DATA TO PROCESS:

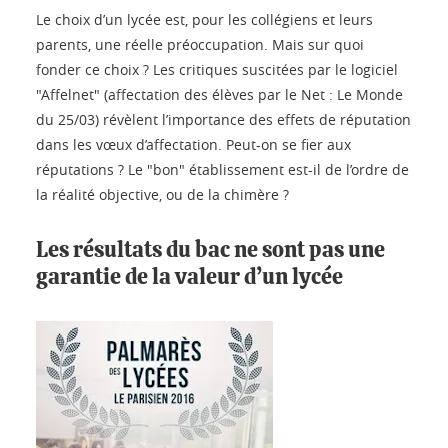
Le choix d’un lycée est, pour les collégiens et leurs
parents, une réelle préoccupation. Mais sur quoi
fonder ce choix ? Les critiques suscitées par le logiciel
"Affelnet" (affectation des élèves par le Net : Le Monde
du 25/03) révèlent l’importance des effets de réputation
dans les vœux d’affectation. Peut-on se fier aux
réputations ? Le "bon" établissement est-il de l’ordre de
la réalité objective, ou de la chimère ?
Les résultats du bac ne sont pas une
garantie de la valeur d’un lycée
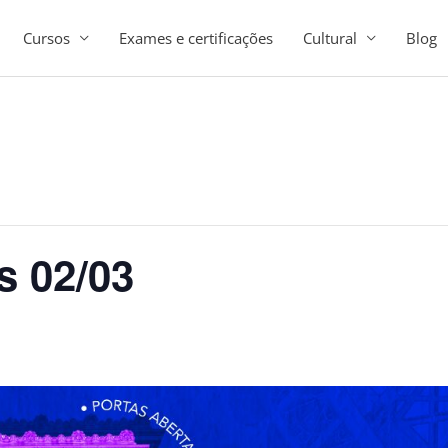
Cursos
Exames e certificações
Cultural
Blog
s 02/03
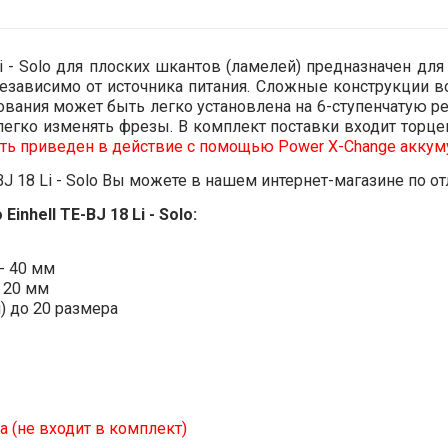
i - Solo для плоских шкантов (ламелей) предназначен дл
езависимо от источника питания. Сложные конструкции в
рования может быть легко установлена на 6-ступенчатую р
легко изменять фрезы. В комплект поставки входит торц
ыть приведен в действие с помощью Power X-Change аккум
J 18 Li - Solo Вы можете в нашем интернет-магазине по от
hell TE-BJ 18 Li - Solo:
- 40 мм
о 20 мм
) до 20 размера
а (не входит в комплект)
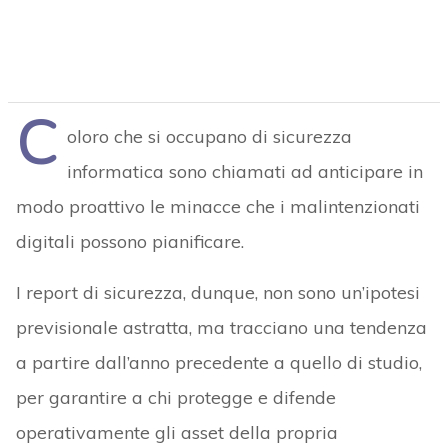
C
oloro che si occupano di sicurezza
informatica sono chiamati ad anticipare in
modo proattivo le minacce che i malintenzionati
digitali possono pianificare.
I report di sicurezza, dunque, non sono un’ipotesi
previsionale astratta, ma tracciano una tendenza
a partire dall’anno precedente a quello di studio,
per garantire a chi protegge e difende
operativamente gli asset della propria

ACTIVITY:
Copy, character for character, the lines from the one containing "i - Solo для" through the one containing "а (не входит в комплект)", including both of those lines.

FINISHED EXERCISE:
i - Solo для плоских шкантов (ламелей) предназначен дл
езависимо от источника питания. Сложные конструкции в
рования может быть легко установлена на 6-ступенчатую р
легко изменять фрезы. В комплект поставки входит торц
ыть приведен в действие с помощью Power X-Change аккум
J 18 Li - Solo Вы можете в нашем интернет-магазине по от
hell TE-BJ 18 Li - Solo:
- 40 мм
о 20 мм
) до 20 размера
а (не входит в комплект)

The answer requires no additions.